Live heap spikes can happen for a lot of reasons that may be otherwise benign or unavoidable (and a heap profile won't reveal or point out anything in particular). For example, if the application suddenly begins allocating more rapidly, the GC mark phase will begin earlier to give the GC more runway and time to catch up without assists. The result is more memory being allocated in an already-marked state, ultimately leading to a higher live heap for the next cycle.
More fundamentally, if (3) isn't a problem (and it seems like it would be OK in your use-case to be a little loose), why isn't HeapInUse enough? While HeapInUse doesn't reveal the sawtooth curve of the GC cycle, it does still scale with... well, how much of the heap is in use. :) I think that's a reasonable expectation to have going forward.
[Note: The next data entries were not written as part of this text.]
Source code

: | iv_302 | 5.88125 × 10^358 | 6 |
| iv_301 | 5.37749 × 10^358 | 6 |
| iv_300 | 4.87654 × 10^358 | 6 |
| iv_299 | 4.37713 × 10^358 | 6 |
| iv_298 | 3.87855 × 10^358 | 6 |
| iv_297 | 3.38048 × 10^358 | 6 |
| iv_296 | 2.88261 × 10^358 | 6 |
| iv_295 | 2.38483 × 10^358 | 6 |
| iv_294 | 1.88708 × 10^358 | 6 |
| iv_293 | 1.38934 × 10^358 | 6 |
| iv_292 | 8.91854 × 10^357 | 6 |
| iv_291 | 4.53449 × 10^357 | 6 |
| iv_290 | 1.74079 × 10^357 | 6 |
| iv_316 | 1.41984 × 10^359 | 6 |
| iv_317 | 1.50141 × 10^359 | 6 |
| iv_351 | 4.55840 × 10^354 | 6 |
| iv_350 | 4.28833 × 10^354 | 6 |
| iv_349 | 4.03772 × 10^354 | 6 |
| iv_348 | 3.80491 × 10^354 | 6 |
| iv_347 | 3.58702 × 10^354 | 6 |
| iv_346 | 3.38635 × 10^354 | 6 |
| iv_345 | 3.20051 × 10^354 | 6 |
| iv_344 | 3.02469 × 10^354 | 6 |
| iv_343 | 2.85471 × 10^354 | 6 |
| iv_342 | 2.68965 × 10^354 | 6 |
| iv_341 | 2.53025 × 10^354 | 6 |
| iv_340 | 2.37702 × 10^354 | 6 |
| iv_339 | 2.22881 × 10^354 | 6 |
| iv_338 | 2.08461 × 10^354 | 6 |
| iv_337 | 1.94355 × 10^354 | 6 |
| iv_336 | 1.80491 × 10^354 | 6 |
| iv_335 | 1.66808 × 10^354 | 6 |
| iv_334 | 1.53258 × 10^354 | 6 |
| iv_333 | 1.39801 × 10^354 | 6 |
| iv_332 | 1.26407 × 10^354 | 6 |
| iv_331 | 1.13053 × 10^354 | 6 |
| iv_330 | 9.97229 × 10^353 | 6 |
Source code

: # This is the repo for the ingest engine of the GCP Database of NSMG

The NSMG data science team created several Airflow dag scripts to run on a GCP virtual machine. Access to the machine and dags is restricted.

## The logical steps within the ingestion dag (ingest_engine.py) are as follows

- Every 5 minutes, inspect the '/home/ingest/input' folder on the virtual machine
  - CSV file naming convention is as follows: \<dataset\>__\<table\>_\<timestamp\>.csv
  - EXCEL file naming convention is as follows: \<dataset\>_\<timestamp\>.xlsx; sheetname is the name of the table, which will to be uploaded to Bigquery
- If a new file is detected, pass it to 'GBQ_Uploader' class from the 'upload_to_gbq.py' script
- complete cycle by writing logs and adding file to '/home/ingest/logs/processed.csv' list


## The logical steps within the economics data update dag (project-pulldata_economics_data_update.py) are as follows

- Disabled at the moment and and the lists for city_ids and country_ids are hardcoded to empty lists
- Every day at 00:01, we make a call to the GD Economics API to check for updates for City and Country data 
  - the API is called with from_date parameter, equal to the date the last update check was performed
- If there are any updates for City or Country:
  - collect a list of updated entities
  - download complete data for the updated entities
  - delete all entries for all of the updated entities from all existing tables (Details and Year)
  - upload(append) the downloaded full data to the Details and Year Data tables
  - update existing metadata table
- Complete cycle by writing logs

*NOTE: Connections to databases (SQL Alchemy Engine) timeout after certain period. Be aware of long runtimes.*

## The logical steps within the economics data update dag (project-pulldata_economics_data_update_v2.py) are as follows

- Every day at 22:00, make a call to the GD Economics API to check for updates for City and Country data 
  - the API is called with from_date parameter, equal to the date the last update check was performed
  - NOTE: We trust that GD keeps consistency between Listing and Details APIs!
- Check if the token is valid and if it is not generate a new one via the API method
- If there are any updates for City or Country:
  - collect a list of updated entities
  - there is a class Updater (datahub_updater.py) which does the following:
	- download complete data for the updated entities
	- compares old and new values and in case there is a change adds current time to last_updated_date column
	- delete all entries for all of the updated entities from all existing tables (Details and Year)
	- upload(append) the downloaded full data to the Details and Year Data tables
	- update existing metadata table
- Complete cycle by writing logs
I'm not fundamentally opposed to something like HeapMarked being added to runtime/metrics, but I think it needs some thought as to why this isn't already exposed and what the implications are with respect to GC implementations. As a general rule, the more internal state of the GC you reveal, the more users come to rely on that state, making it harder and harder to change the implementation.
For (1), got it, thanks.
For (2), #48409 sounds really a good/useful proposal.
For (3), yeah, it is acceptable for us, it's ok while the finalizer is invoked before the next GC cycle, which is a large enough time, usually.
But, HeapInUse is not good enough, since it always grows, and we can not assume that delay time(GC termination to finalizer invoked) is very small.
For (4). We just want to figure out the spikes that are unexpected. We used to enter this case:
In some bad code paths, it will allocate lots of GC objects, and hold for a while, ultimately leading to a large GC goal.
Sometimes that GC goal is large enough to cause OOM, OOM happens before the next GC cycle happens.
We want to figure out the bad code paths accurately, by using GC finalizer + heap profile.
(We used to figure out it in by heap profile + time Ticketer, but we can not capture the bad code path accurately).
By the way, #48409 also helps in this case.
As a general rule, the more internal state of the GC you reveal, the more users come to rely on that state, making it harder and harder to change the implementation.